Un’altra ragazza afgana, Zhora, ci racconta di una nuova vita, di una dignità riacquisita. E con lei altri 119 profughi.

Dio costruisce percorsi di senso che hanno più valore di opere appariscenti costruite dall’uomo. Cambiare lo sguardo: questo è l’imperativo. Non come si guarda una foto, per quanto bella: un fotogramma di vita che nulla ci dice della vita vera che sta dietro. Lo sguardo del discepolo deve essere ampio, così da abbracciare il vero disegno di Dio, quello che dà senso e costruisce il fine di ogni cosa.

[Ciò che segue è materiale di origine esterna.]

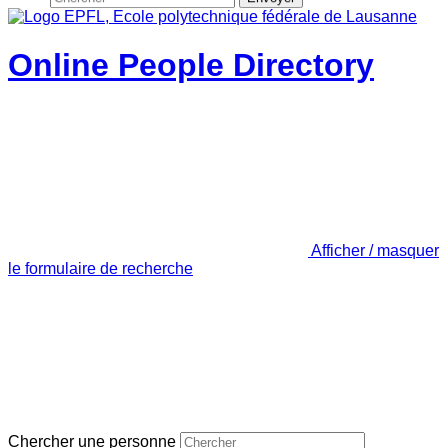
Online People Directory
Afficher / masquer
le formulaire de recherche
Chercher une personne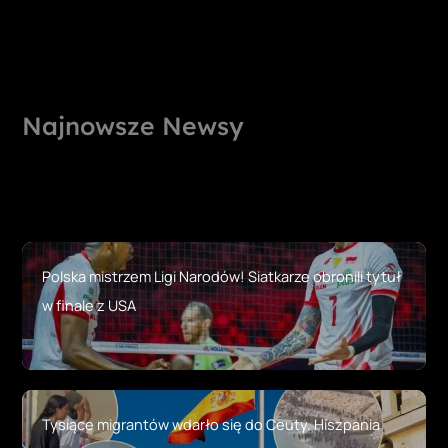
Najnowsze Newsy
Polska mistrzem Ligi Narodów! Siatkarze obronili tytuł
w finale z USA
Tysiące migrantów wdarło się do Ceuty. Hiszpania
traci kontrolę nad granicą UE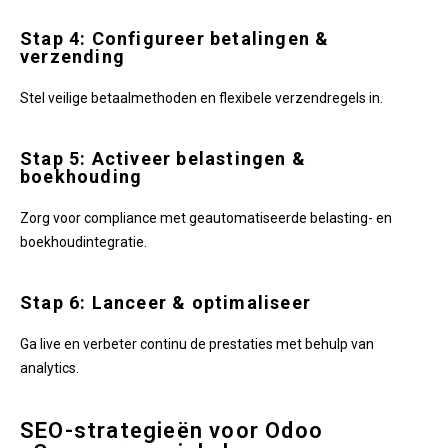
Stap 4: Configureer betalingen &
verzending
Stel veilige betaalmethoden en flexibele verzendregels in.
Stap 5: Activeer belastingen &
boekhouding
Zorg voor compliance met geautomatiseerde belasting- en
boekhoudintegratie.
Stap 6: Lanceer & optimaliseer
Ga live en verbeter continu de prestaties met behulp van
analytics.
SEO-strategieën voor Odoo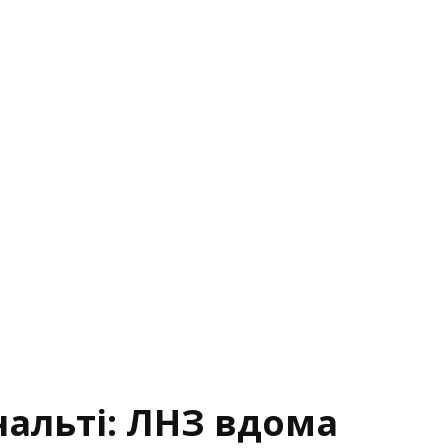
енальті: ЛНЗ вдома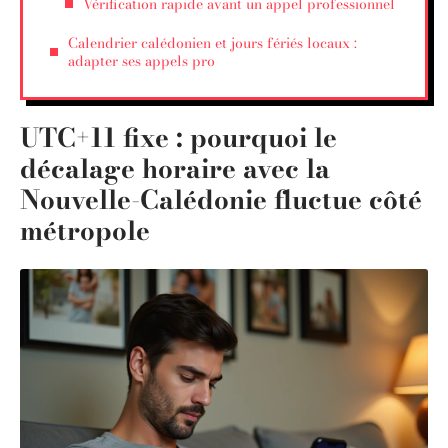
Vérification rapide avant un appel professionnel
Calendrier calédonien et jours fériés locaux :
adapter ses appels pro
UTC+11 fixe : pourquoi le
décalage horaire avec la
Nouvelle-Calédonie fluctue côté
métropole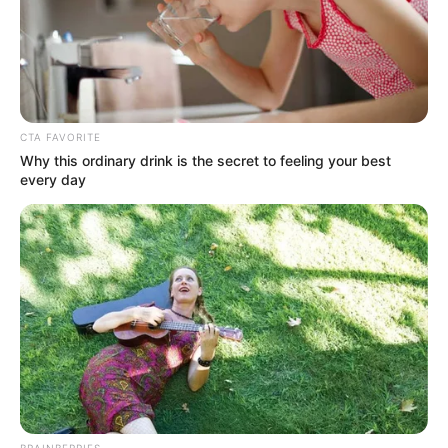
CTA FAVORITE
Why this ordinary drink is the secret to feeling your best
every day
BRAINBERRIES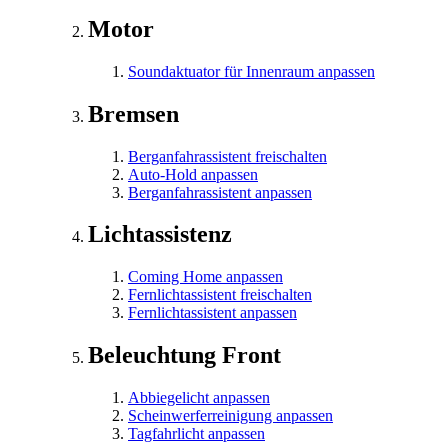
Motor
Soundaktuator für Innenraum anpassen
Bremsen
Berganfahrassistent freischalten
Auto-Hold anpassen
Berganfahrassistent anpassen
Lichtassistenz
Coming Home anpassen
Fernlichtassistent freischalten
Fernlichtassistent anpassen
Beleuchtung Front
Abbiegelicht anpassen
Scheinwerferreinigung anpassen
Tagfahrlicht anpassen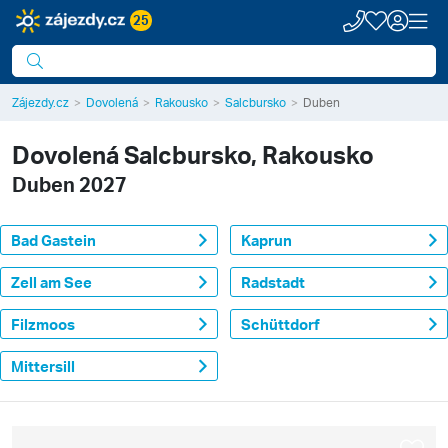
25
Zájezdy.cz
Dovolená
Rakousko
Salcbursko
Duben
Dovolená
Salcbursko, Rakousko
Duben 2027
Bad Gastein
Kaprun
Zell am See
Radstadt
Filzmoos
Schüttdorf
Mittersill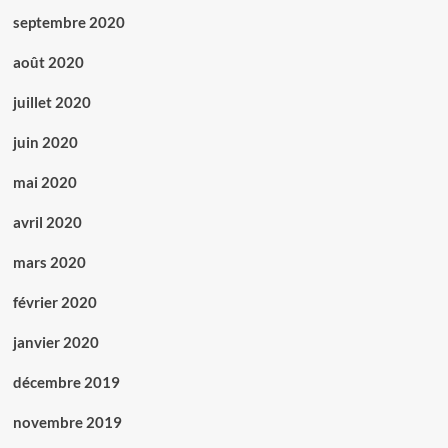
septembre 2020
août 2020
juillet 2020
juin 2020
mai 2020
avril 2020
mars 2020
février 2020
janvier 2020
décembre 2019
novembre 2019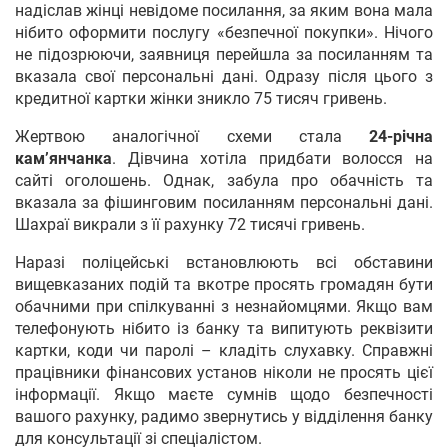
надіслав жінці невідоме посилання, за яким вона мала
нібито оформити послугу «безпечної покупки». Нічого
не підозрюючи, заявниця перейшла за посиланням та
вказала свої персональні дані. Одразу після цього з
кредитної картки жінки зникло 75 тисяч гривень.
Жертвою аналогічної схеми стала
24-річна
кам’янчанка
. Дівчина хотіла придбати волосся на
сайті оголошень. Однак, забула про обачність та
вказала за фішинговим посиланням персональні дані.
Шахраї викрали з її рахунку 72 тисячі гривень.
Наразі поліцейські встановлюють всі обставини
вищевказаних подій та вкотре просять громадян бути
обачними при спілкуванні з незнайомцями. Якщо вам
телефонують нібито із банку та випитують реквізити
картки, коди чи паролі – кладіть слухавку. Справжні
працівники фінансових установ ніколи не просять цієї
інформації. Якщо маєте сумнів щодо безпечності
вашого рахунку, радимо звернутись у відділення банку
для консультації зі спеціалістом.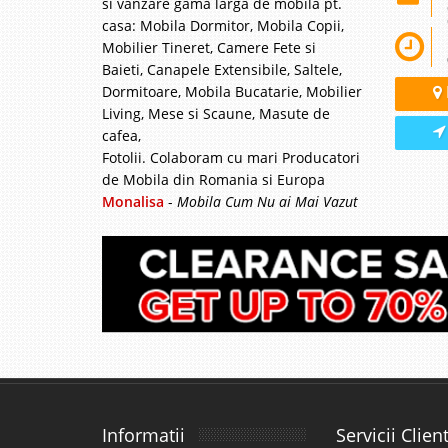
si vanzare gama larga de mobila pt.
casa: Mobila Dormitor, Mobila Copii,
Mobilier Tineret, Camere Fete si
Baieti, Canapele Extensibile, Saltele,
Dormitoare, Mobila Bucatarie, Mobilier
Living, Mese si Scaune, Masute de
cafea,
Fotolii. Colaboram cu mari Producatori
de Mobila din Romania si Europa
Monalisa
-
Mobila Cum Nu ai Mai Vazut
Informatii
Servicii Client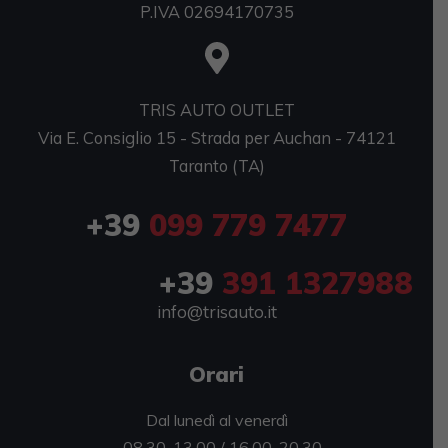
P.IVA 02694170735
TRIS AUTO OUTLET
Via E. Consiglio 15 - Strada per Auchan - 74121
Taranto (TA)
+39
099 779 7477
+39
391 1327988
info@trisauto.it
Orari
Dal lunedì al venerdì
08.30-13.00 / 16.00-20.30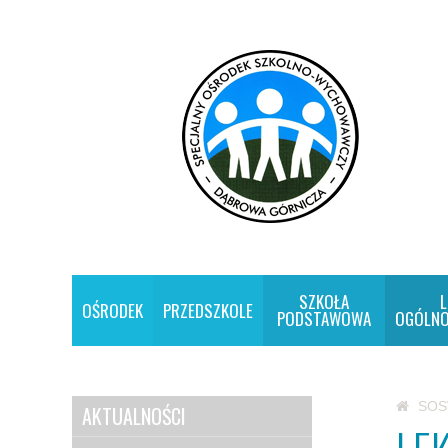
SZKOŁA
L
OŚRODEK
PRZEDSZKOLE
PODSTAWOWA
OGÓLNO
SO
AKTUALNOŚCI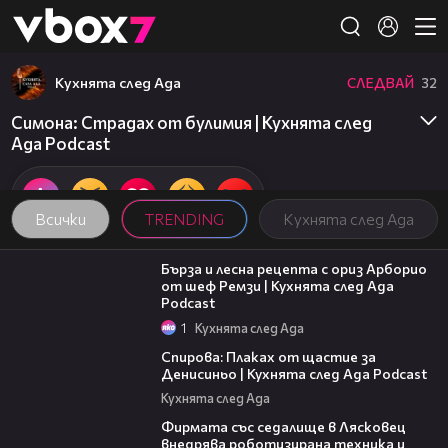
Member of
👾
Кухнята след Ада
СЛЕДВАЙ
32
Симона: Страдах от булимия | Кухнята след
Ада Podcast
Всички
TRENDING
Кухнята след Ада
18:45
Бърза и лесна рецепта с ориз Арборио
от шеф Ремзи | Кухнята след Ада
Podcast
1
Кухнята след Ада
37:44
Спирова: Плаках от щастие за
Денисиньо | Кухнята след Ада Podcast
Кухнята след Ада
00:06
Фирмата със седалище в Лясковец
внедрява роботизирана техника и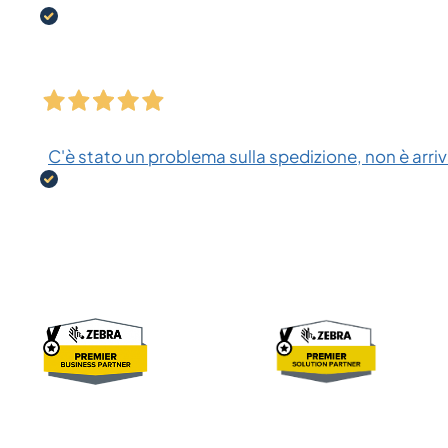
C'è stato un problema sulla spedizione, non è arriva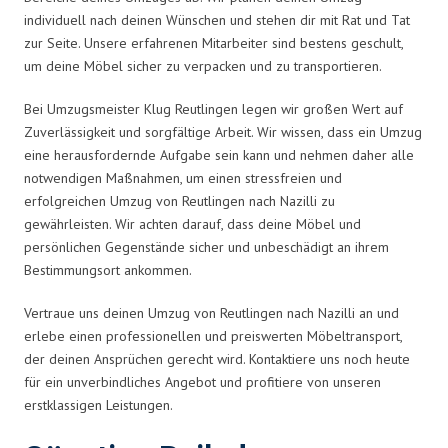
individuell nach deinen Wünschen und stehen dir mit Rat und Tat
zur Seite. Unsere erfahrenen Mitarbeiter sind bestens geschult,
um deine Möbel sicher zu verpacken und zu transportieren.
Bei Umzugsmeister Klug Reutlingen legen wir großen Wert auf
Zuverlässigkeit und sorgfältige Arbeit. Wir wissen, dass ein Umzug
eine herausfordernde Aufgabe sein kann und nehmen daher alle
notwendigen Maßnahmen, um einen stressfreien und
erfolgreichen Umzug von Reutlingen nach Nazilli zu
gewährleisten. Wir achten darauf, dass deine Möbel und
persönlichen Gegenstände sicher und unbeschädigt an ihrem
Bestimmungsort ankommen.
Vertraue uns deinen Umzug von Reutlingen nach Nazilli an und
erlebe einen professionellen und preiswerten Möbeltransport,
der deinen Ansprüchen gerecht wird. Kontaktiere uns noch heute
für ein unverbindliches Angebot und profitiere von unseren
erstklassigen Leistungen.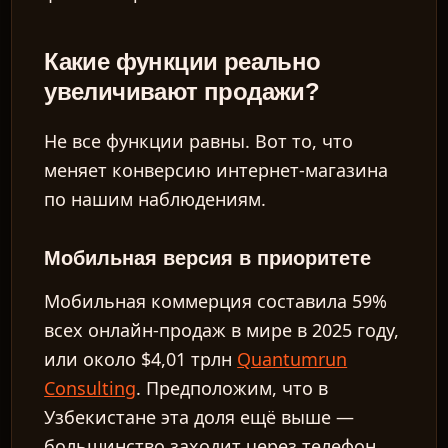
Какие функции реально
увеличивают продажи?
Не все функции равны. Вот то, что
меняет конверсию интернет-магазина
по нашим наблюдениям.
Мобильная версия в приоритете
Мобильная коммерция составила 59%
всех онлайн-продаж в мире в 2025 году,
или около $4,01 трлн
Quantumrun
Consulting
. Предположим, что в
Узбекистане эта доля ещё выше —
большинство заходит через телефон.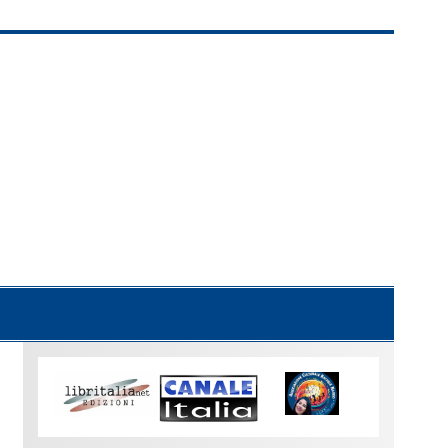
Uno
sguardo
su
Torino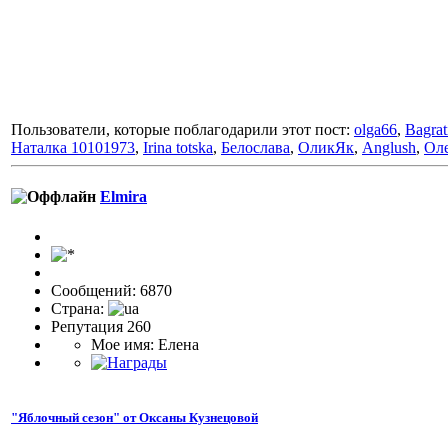
Пользователи, которые поблагодарили этот пост:
olga66
,
Bagrat
Наталка 10101973
,
Irina totska
,
Белослава
,
ОликЯк
,
Anglush
,
Ол
Elmira
Сообщений: 6870
Страна:
Репутация 260
Мое имя: Елена
"Яблочный сезон" от Оксаны Кузнецовой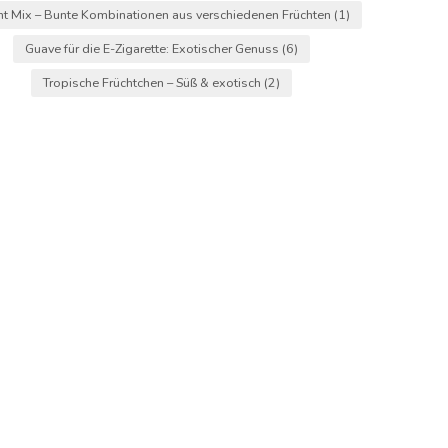
ht Mix – Bunte Kombinationen aus verschiedenen Früchten
(1)
Guave für die E-Zigarette: Exotischer Genuss
(6)
Tropische Früchtchen – Süß & exotisch
(2)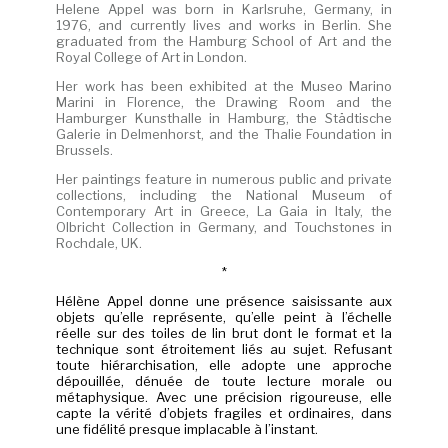
Helene Appel was born in Karlsruhe, Germany, in
1976, and currently lives and works in Berlin. She
graduated from the Hamburg School of Art and the
Royal College of Art in London.
Her work has been exhibited at the Museo Marino
Marini in Florence, the Drawing Room and the
Hamburger Kunsthalle in Hamburg, the Städtische
Galerie in Delmenhorst, and the Thalie Foundation in
Brussels.
Her paintings feature in numerous public and private
collections, including the National Museum of
Contemporary Art in Greece, La Gaia in Italy, the
Olbricht Collection in Germany, and Touchstones in
Rochdale, UK.
*
Hélène Appel donne une présence saisissante aux
objets qu’elle représente, qu’elle peint à l’échelle
réelle sur des toiles de lin brut dont le format et la
technique sont étroitement liés au sujet. Refusant
toute hiérarchisation, elle adopte une approche
dépouillée, dénuée de toute lecture morale ou
métaphysique. Avec une précision rigoureuse, elle
capte la vérité d’objets fragiles et ordinaires, dans
une fidélité presque implacable à l’instant.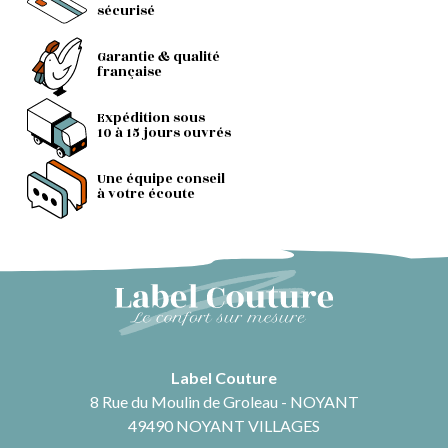
sécurisé
Garantie & qualité
française
Expédition sous
10 à 15 jours ouvrés
Une équipe conseil
à votre écoute
Label Couture
8 Rue du Moulin de Groleau - NOYANT
49490 NOYANT VILLAGES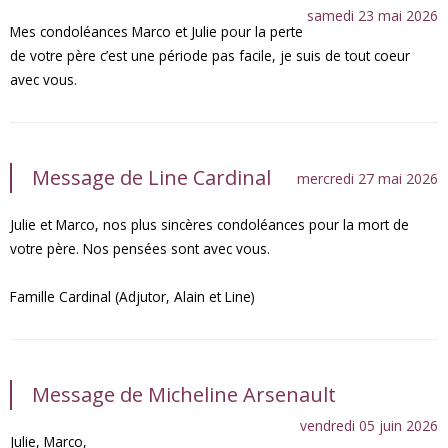
samedi 23 mai 2026
Mes condoléances Marco et Julie pour la perte
de votre père c’est une période pas facile, je suis de tout coeur
avec vous.
Message de Line Cardinal
mercredi 27 mai 2026
Julie et Marco, nos plus sincères condoléances pour la mort de
votre père. Nos pensées sont avec vous.
Famille Cardinal (Adjutor, Alain et Line)
Message de Micheline Arsenault
vendredi 05 juin 2026
Julie, Marco,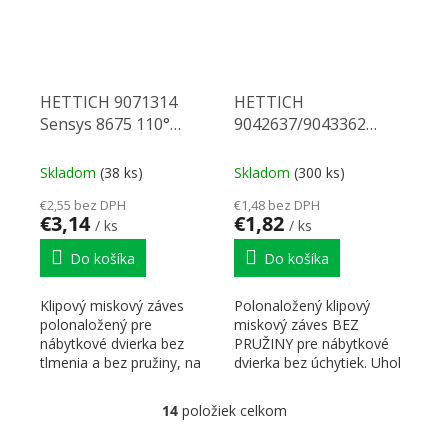
HETTICH 9071314
HETTICH
Sensys 8675 110°
9042637/9043362
TH52 P2O
Intermat,
polonaložený, P2O
Skladom
(38 ks)
Skladom
(300 ks)
€2,55 bez DPH
€1,48 bez DPH
€3,14
€1,82
/ ks
/ ks
Do košíka
Do košíka
Klipový miskový záves
Polonaložený klipový
polonaložený pre
miskový záves BEZ
nábytkové dvierka bez
PRUŽINY pre nábytkové
tlmenia a bez pružiny, na
dvierka bez úchytiek. Uhol
skrutku. Na hrúbky dverí
otvorenia 110°. S
15-22...
klipovou...
14
položiek celkom
Ovládacie prvky výpisu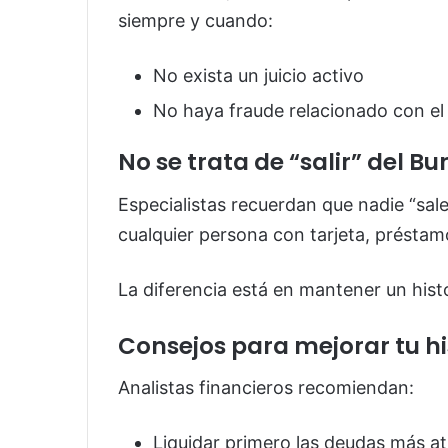
siempre y cuando:
No exista un juicio activo
No haya fraude relacionado con el
No se trata de “salir” del Bu
Especialistas recuerdan que nadie “sal
cualquier persona con tarjeta, préstam
La diferencia está en mantener un histo
Consejos para mejorar tu his
Analistas financieros recomiendan:
Liquidar primero las deudas más a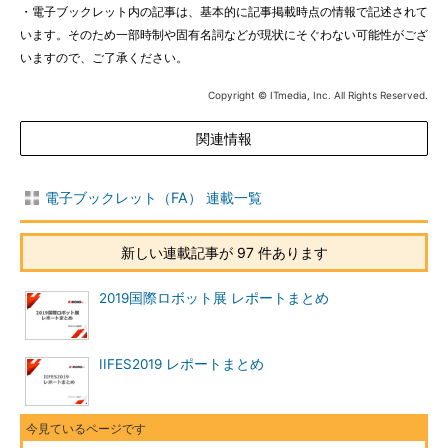
・電子ブックレット内の記事は、基本的に記事掲載時点の情報で記述されて
います。そのため一部時制や固有名詞などが現状にそぐわない可能性がござ
いますので、ご了承ください。
Copyright © ITmedia, Inc. All Rights Reserved.
関連情報
電子ブックレット（FA） 連載一覧
新しい連載記事が 97 件あります
2019国際ロボット展 レポートまとめ
IIFES2019 レポートまとめ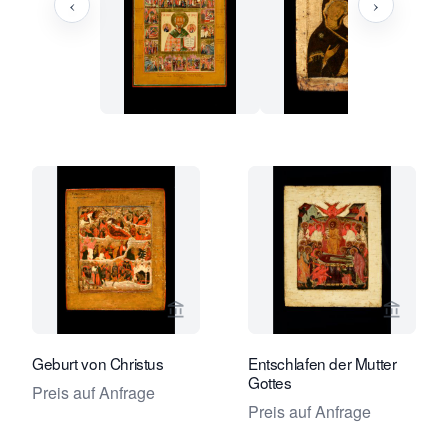
‹
›
Verkaeuferseite von Jan Morsink Ikon
Verkaeu
Geburt von Christus
Entschlafen der Mutter
Gottes
Preis auf Anfrage
Preis auf Anfrage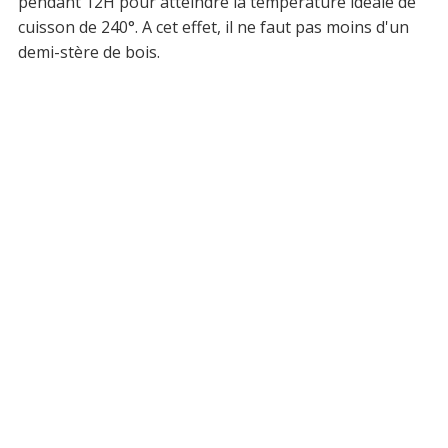
pendant 12H pour atteindre la température idéale de
cuisson de 240°. A cet effet, il ne faut pas moins d'un
demi-stère de bois.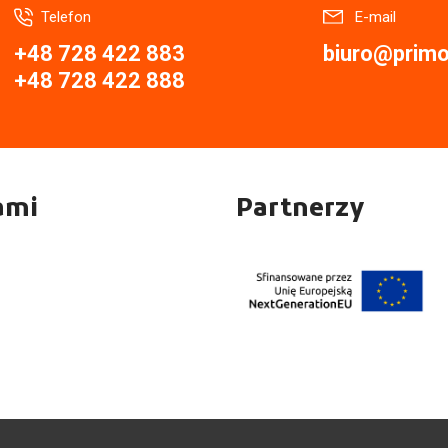
Telefon
E-mail
+48 728 422 883
biuro@primor
+48 728 422 888
ami
Partnerzy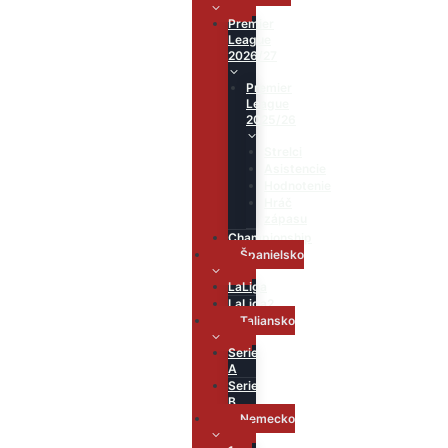
Premier
League
2026/27
Premier
League
2025/26
Strelci
Asistencie
Hodnotenie
Hráč
zápasu
Championship
Španielsko
LaLiga
LaLiga2
Taliansko
Serie
A
Serie
B
Nemecko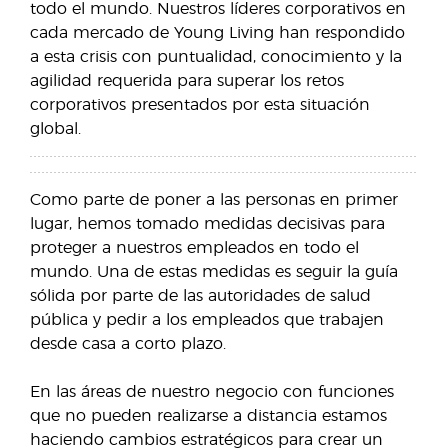
todo el mundo. Nuestros líderes corporativos en
cada mercado de Young Living han respondido
a esta crisis con puntualidad, conocimiento y la
agilidad requerida para superar los retos
corporativos presentados por esta situación
global.
Como parte de poner a las personas en primer
lugar, hemos tomado medidas decisivas para
proteger a nuestros empleados en todo el
mundo. Una de estas medidas es seguir la guía
sólida por parte de las autoridades de salud
pública y pedir a los empleados que trabajen
desde casa a corto plazo.
En las áreas de nuestro negocio con funciones
que no pueden realizarse a distancia estamos
haciendo cambios estratégicos para crear un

Ti prego, Gesù, fa’ che con la tua grazia io non mi stanchi mai di cercarti e di adorarti con tutto il cuore.

Insegnami a conoscerti e ad amarti per imparare da Te ad incontrare e prendermi cura degli altri e a vivere in pienezza la mia vita.

Fa’ che il mio cuore non si inorgoglisca, non cerchi cose più grandi delle mie forze.

Fa’ che si apra al mondo con il Tuo sguardo di compassione e di misericordia e che nel mio cuore trovino eco le gioie e le speranze, le tristezze e le angosce di tutti, dei poveri soprattutto e che sappia anche partecipare con ciò che sono a portare un po’ di Cielo in terra.

Affido a te, Maria, tutti noi affinché ci accompagni, ciascuno con la propria vocazione, in un cammino che non abbia paura di fidarsi ed affidarsi a Gesù, ma che tenda verso l’alto e che profumi di santità, per la gioia del mondo intero. Maria, Madre della Chiesa, prega per noi. Santi e Beati dell’Azione Cattolica, pregate per noi.